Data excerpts
◆ ◆ ◆

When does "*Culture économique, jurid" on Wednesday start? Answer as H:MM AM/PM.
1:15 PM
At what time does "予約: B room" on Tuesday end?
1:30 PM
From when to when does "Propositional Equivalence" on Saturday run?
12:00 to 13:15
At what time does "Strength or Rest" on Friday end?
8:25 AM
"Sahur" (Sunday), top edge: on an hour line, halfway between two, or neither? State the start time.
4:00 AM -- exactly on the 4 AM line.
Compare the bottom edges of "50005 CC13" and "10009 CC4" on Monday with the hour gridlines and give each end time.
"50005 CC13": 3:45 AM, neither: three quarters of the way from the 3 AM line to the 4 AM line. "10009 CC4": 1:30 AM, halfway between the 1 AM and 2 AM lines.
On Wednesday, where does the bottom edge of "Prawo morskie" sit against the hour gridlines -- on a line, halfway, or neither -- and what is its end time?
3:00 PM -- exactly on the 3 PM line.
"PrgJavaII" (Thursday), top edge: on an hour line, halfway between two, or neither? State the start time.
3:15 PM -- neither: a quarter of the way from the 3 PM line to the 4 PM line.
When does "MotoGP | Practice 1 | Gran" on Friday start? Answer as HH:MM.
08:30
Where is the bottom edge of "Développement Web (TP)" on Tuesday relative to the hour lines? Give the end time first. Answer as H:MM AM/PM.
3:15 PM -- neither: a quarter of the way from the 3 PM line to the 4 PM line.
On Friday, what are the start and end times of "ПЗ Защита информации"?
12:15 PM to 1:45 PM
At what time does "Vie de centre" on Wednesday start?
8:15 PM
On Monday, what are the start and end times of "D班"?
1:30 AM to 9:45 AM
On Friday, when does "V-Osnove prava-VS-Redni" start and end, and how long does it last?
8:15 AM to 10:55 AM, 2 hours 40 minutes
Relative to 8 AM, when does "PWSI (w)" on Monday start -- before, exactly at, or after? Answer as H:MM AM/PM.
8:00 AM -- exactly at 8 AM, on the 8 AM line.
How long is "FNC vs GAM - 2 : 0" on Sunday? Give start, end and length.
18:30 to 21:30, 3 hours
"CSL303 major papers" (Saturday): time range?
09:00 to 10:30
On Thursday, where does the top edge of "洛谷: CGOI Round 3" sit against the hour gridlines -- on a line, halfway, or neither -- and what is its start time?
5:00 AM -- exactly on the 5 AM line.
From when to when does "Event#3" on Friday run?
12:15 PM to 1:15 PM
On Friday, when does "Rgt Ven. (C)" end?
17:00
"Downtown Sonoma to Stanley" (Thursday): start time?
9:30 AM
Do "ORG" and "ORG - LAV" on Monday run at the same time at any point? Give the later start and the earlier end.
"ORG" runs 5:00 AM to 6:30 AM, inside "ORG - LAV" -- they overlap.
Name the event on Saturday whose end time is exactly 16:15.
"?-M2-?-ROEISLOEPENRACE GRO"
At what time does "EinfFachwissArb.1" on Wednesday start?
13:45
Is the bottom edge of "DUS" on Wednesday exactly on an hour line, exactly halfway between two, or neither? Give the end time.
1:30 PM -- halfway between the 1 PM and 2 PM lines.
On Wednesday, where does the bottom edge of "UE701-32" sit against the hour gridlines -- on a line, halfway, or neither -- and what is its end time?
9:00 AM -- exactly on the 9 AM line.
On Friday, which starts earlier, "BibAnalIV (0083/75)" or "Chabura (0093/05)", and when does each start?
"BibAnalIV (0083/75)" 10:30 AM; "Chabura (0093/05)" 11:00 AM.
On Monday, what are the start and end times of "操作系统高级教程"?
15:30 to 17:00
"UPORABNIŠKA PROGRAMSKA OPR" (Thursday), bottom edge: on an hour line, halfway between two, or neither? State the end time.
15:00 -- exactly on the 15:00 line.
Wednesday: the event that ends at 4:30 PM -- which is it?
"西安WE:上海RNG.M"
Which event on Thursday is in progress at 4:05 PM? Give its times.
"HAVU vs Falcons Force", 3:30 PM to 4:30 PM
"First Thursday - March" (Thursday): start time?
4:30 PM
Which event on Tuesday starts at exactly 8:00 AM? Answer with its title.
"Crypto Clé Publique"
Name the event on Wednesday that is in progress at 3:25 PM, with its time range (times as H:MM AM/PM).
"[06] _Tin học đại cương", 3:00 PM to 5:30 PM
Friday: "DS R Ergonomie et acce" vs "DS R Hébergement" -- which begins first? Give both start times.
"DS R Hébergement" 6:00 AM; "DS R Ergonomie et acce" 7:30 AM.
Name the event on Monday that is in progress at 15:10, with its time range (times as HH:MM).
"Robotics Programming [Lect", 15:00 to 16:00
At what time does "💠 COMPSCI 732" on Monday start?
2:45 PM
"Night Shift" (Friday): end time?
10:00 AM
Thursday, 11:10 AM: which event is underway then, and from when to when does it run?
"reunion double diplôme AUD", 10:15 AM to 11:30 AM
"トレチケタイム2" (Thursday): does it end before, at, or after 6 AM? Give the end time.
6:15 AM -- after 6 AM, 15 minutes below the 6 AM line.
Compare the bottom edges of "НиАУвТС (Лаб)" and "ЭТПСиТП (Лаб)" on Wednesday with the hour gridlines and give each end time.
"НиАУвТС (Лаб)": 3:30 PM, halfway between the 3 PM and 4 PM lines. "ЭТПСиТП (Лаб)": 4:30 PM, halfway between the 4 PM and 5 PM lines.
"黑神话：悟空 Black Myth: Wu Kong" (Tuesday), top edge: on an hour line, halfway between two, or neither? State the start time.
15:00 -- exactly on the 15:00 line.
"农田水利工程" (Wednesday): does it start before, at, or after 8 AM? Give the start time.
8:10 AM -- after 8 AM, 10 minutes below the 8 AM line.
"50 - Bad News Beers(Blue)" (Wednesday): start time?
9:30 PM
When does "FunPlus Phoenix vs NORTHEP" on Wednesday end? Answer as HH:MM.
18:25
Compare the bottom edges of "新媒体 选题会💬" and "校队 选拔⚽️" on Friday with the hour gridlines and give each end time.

◆ ◆ ◆

Render the records starting at the line containing "on Monday start?" and ending at the line containing "8:10 AM -- after", both included, as a Markdown table with a column Row for the row number and a column Text for the line, omitting blank lines.

| Row | Text |
|---|---|
| 1 | At what time does "💠 COMPSCI 732" on Monday start? |
| 2 | 2:45 PM |
| 3 | "Night Shift" (Friday): end time? |
| 4 | 10:00 AM |
| 5 | Thursday, 11:10 AM: which event is underway then, and from when to when does it run? |
| 6 | "reunion double diplôme AUD", 10:15 AM to 11:30 AM |
| 7 | "トレチケタイム2" (Thursday): does it end before, at, or after 6 AM? Give the end time. |
| 8 | 6:15 AM -- after 6 AM, 15 minutes below the 6 AM line. |
| 9 | Compare the bottom edges of "НиАУвТС (Лаб)" and "ЭТПСиТП (Лаб)" on Wednesday with the hour gridlines and give each end time. |
| 10 | "НиАУвТС (Лаб)": 3:30 PM, halfway between the 3 PM and 4 PM lines. "ЭТПСиТП (Лаб)": 4:30 PM, halfway between the 4 PM and 5 PM lines. |
| 11 | "黑神话：悟空 Black Myth: Wu Kong" (Tuesday), top edge: on an hour line, halfway between two, or neither? State the start time. |
| 12 | 15:00 -- exactly on the 15:00 line. |
| 13 | "农田水利工程" (Wednesday): does it start before, at, or after 8 AM? Give the start time. |
| 14 | 8:10 AM -- after 8 AM, 10 minutes below the 8 AM line. |